The engine has also had a tough time downshifting for hills and the like at WOT, and I've just pulled to the side of te highway- engine overheated but I caught sight of the temp before anything bad happened. Smelled the oil and transmission fluid, no burning smell...please help with suggestions...waiting for engine to cool...
The vehicle is a Ford E350 from 1986 and it has a Holley Carb on it.
It has been experiencing a lack of power and poor fuel economy, I can't really get it above 55mph on the highway.
When we were about to leave NY the Ignition Control Module failed, and after a few hours I had isolated the problem and replaced it. After this, the idle was much lower, and it would bog and try to stall off a stand still start. I adjusted the idle screw a tiny bit to try to solve the problem, and it helped - to an extent...the problem is a bit intermittent.
From Dallas, TX to Denver, CO, two problems with vacuum tubing came into play. I have attached photo's.
Figure 1 shows the replaced tube that swelled up and was leaking pressure, Figure 3-1 shows the replacement tube as well. It is a rubber tube that plugs into the intake manifold (figure 3-2 & 3-3) and extends off of the metal tubing that is connected to the transmission modulator. I replaced it, yet there was still a difference in power. A few hours later, when the sun was coming up, I couldn't take the lack of speed and power and pulled over in order to check out what was going on.

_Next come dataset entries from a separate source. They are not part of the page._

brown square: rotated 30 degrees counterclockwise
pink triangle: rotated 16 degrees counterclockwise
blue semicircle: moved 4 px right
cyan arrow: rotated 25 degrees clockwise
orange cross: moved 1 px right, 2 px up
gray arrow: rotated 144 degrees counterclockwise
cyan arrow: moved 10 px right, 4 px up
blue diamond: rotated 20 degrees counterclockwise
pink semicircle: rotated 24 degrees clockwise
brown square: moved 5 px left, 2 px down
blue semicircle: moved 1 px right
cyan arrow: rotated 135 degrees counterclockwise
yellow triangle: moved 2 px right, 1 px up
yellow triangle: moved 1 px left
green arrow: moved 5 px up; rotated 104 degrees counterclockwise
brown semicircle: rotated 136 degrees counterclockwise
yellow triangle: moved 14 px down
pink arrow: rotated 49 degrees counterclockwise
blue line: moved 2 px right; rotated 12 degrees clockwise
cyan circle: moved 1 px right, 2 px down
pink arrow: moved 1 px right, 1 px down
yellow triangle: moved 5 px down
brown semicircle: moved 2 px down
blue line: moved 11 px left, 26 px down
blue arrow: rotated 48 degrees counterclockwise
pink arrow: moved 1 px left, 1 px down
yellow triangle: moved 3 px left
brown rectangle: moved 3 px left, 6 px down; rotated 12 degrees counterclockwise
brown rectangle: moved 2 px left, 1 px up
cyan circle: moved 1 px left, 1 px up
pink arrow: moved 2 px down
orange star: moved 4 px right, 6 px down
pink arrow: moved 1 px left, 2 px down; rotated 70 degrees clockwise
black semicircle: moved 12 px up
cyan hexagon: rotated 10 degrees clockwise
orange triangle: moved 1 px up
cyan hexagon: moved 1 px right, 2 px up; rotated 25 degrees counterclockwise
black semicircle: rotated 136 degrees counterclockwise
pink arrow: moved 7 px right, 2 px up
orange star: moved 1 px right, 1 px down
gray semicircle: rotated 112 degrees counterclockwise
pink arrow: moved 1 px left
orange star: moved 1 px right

I found that some tubing had deteriorated, so I replaced that as well. This can be seen in Figure 2, as well as the replaced tube in Figure 3-1. The rubber tube that deteriorated extends off of a small metal tube that is just behind the EGR (as seen in Figure 4) and is routed into that sort of Flying Saucer type diaphragm (Figure 2 & 3-1). From there, the pressure is sent through two ports from that Flying Saucer diaphragm, one down the drivers side of the Crank Case into another diaphragm that is routed into the Heat Riser Valve (Figure 5). The other tube coming off that Flying Saucer is routed to the right side of the engine, to another diaphragm (Figure 6, but can also be seen in the upper right side of Figure 3-1).
Still, the vehicle lacked speed power, and it took us 29 hours nonstop driving to get from Denver, CO to Los Angeles, CA, where we were quoted at 17 hours. Insanity.
Figure 7 shows the Holley carb, which was purchased new about 9 months ago.
Figure 8 & 9 show a nut type deal on the Crank Case that can be spun freely and doesn't seem to be screwing anywhere, it is seeping, as you can see. Figure 10 shows the driver side engine seepage from near the spark plug. I've checked one plug and it is healthy looking.
Yesterday I attached a vacuum gauge to the port on the intake manifold that is plugged with a rubber cap (Figure 3-2 & 3-3) and it read 18" although the needle shakes a bit but not to the point where it is crossing other numbers on the gauge.
I went to the van this morning, and I noticed a small pool of what I believe is transmission fluid (Figure 11) that is dripping from the underside of the vehicle (Figures 12, 13, and 14).
This is all that I know and have tried my hardest to keep a close eye on everything, but I am not a mechanic and only know what I know from the Haynes Manual, the internet, and my good friend. I am really trying, and anything you could do to help us would be so amazing. Just give me a time and I'll be there 10 minutes before. We've put in a ton of work booking this tour and don't want to cancel any shows! It is slowly becoming apparent that we might not be able to play Denver on Thursday, but I have my fingers crossed.